Four years on from the Oscar-nominated War Witch, Kim Nguyen returns with a romantic drama set near the North Pole. Screen speaks to the writer-director.
It’s been four years since Kim Nguyen made his mark on the international scene with foreign-language Oscar nominee War Witch. But it has been more than a dozen years since the idea for his Directors’ Fortnight entry Two Lovers And A Bear took root in the mind of the Montreal-born writer-director.
The Arctic-set, English-language romantic drama was loosely inspired by an unpublished story written by Quebecois outdoorsman and entrepreneur Louis Grenier, a story bought (for the princely sum of one Canadian dollar, according to Nguyen) by Quebec producer Roger Frappier and pitched to the director after the critical success of his 2002 debut feature The Marsh.
Nguyen travelled to the Arctic and kept the idea under wraps for a few years. Coming off War Witch, though, it felt like the time was right. “It dawned on me that this was the most compelling story I could do at the moment,” says the film-maker, who explains the key to unravelling the narrative was “to let go of rationality and bring elements of surrealism to the story”.
What emerged from the process was the tale of Lucy (played by Orphan Black star Tatiana Maslany) and Roman (the equally hot Dane DeHaan), inhabitants of a small modern town near the North Pole who are in love but facing the prospect of a forced separation because of tragedies in Lucy’s past. In response, the lovers make what the film’s press materials describe, somewhat cryptically, as “a leap for life, a leap for inner peace”.
For Nguyen, his fifth narrative feature represents “a kind of return to a totally romantic story about two people ready to die for each other, which we’ve kind of gotten away from. But in this realm of overwhelmingly challenging elements, I find the story has a purpose and is completely credible.”

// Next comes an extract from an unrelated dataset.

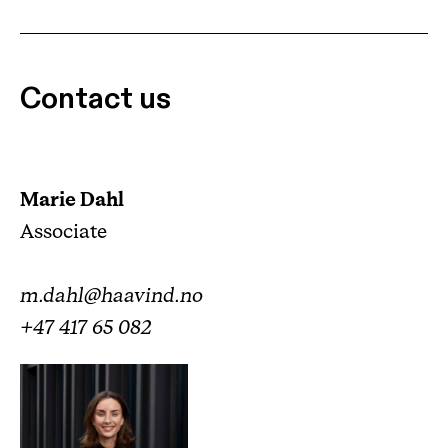
Contact us
Marie Dahl
Associate
m.dahl@haavind.no
+47 417 65 082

The film also gave its creator — who shot War Witch in sub-Saharan Africa — a chance to explore the psycho-geography of Nunavut, the vast but sparsely populated Canadian Arctic territory where the mix of cultures juxtaposes traditional fur clothing with satellite dishes and high-tech waste management systems.
“There’s something very cool about the environment that I saw when I started doing the visual research,” Nguyen suggests. “Living in Iqaluit [Nunavut’s capital and the film’s main location] is similar to living on a lunar base, especially in the harsh winter. You’re wearing things that feel like spacesuits and you have houses that look like lunar modules on stilts.”
A bigger budget than on War Witch — $6.3m-$7.1m (c$8m-c$9m), compared with $2.8m (c$3.6m) — helped Nguyen and crew deal with difficult shooting conditions in Iqaluit, also the location for Benoit Pilon’s forthcoming drama named after the city. But money could not change a climate that can produce -40°c temperatures with 60km per hour winds. “My skin would go white from frostbite in about 30 seconds,” Nguyen recalls. “That’s how cold it was.”
Cold will not be a problem on his next project. The film-maker, a graduate of Montreal’s Concordia University film school, has returned from a first block of shooting in Morocco on Eye On Juliet, another contemporary love story, this one about a drone operator who makes it his mission to protect the life of a young bride in the Middle East. With UK actor Joe Cole (Peaky Blinders) and French newcomer Lina Elarabi as the leads, the film, Nguyen says, will be “an exploration of modern relationships — how people connect with things like Tinder and social media and how this affects the way we relate”.